Galiat - Gelenovka horizon - 725-737.

Pereshchepina complex was formed within periods II-III. Significant events in Khazar history, i.e. seizure of Northern Black-Sea areas, invasion of forest-steppe medium Dnieper reaches and submission of the Slavonic tribes preceded its getting into the ground. In 653 the complex owner was only the second person in Khazar chaganate, most probably, the elder son of the first Khazar chagan, whereas by the time of his death (ca. 685-695) he had inherited his father's trophies and Byzantine diplomatic gifts accumulated by his clan during 589-654 which clearly indicates his higher status - that of a chagan.
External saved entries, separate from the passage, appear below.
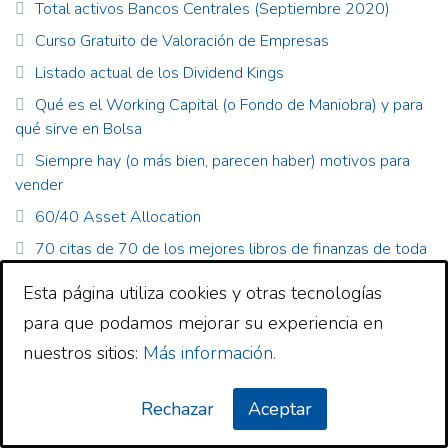
Total activos Bancos Centrales (Septiembre 2020)
Curso Gratuito de Valoración de Empresas
Listado actual de los Dividend Kings
Qué es el Working Capital (o Fondo de Maniobra) y para
qué sirve en Bolsa
Siempre hay (o más bien, parecen haber) motivos para
vender
60/40 Asset Allocation
70 citas de 70 de los mejores libros de finanzas de toda
la historia (por Antonio Rico)
Esta página utiliza cookies y otras tecnologías
Joan Tubau: «‘What I learned Losing a Million Dollars’ es el
para que podamos mejorar su experiencia en
mejor libro sobre dinero que jamás haya leído»
nuestros sitios:
Más información.
Dónde consultar la cartera de los inversores más
famosos: Dataroma.com
Rechazar
Aceptar
Protegido: Damodaran: Covid, un test para comparar
estilos de inversión: Value vs Growth, Gestión Activa vs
Unfortunately, the written sources did not retain "Pereshchepina's" chagan's name. He was obviously "shadowed" by his father which, symbolically as it is, is well shown by Pereshchepina complex. The most attractive and expensive things of the Sasanidian and Byzantian manufacture involve diplomatic gifts or war trophies of the time of his father's rule, whereas the Byzantian set of objects of "barbaric" style obtained by the "Pereshchepina" ruler just in 653 was due rather to his status as the chagan's elder son and heir than his prominent role in the political relations with Byzantia. In this case analysis of monograms on "Pereshchepina" rings where about a hundred of various versions of Turkic names can be found among which honorary khan's titles, such as BAXATOYP ("warrior") and POBIXOY, BOPYXOY ("wolf") can be pointed out as most probable, is of no use. Even the very fact of the rings belonging to "Pershchepina" chagan himself, and not to his father, remains doubtful.

The conclusions of the present work are made up of a complex of archeological and historical observations jointly developing a view of Pereshchepina complex and its place in history and archeology of Eastern European nomads of the VIIth-VIIIth c. expounded by N.E.Makarenko, V.A.Grishchenko, M.I.Artamonov, B.I.Marshak, A.I.Aibabin, Ye.V.Kruglov and other scholars who relate the complex origin to the Turkut-Khazar milieu of the Early Khazar chaganate. The "Oriental" Turkute constituent in the culture of higher nobility of "Pereshchepina" unity is very expressive, which, combined with the not less prominent "archeological" traces of military and political contacts of the group of nomads under consideration with Byzantia and Sasanids definitely fitting into the framework of theTurkic-Khazar-Byzantine military alliances, leaves no doubts as to the leading role of the Turkuts and their ruling dynasty in the formation of the Khazar chaganate. Pereshchepina complex, along with Voznesenka funeral kuruk, is an important historical evidence for perpetual presence of the representatives of Ashin's dynasty in Eastern Europe since the 80s of the VIth c. till the beginning of the VIIIth c. which displays the genetic link of the Khazar chaganate with the separate apanage of Western Turkic chaganate. This is a rare case when archeology is able to interfere the historical discussion and illustrate brief mentioning of the written sources by the bright facts of material culture.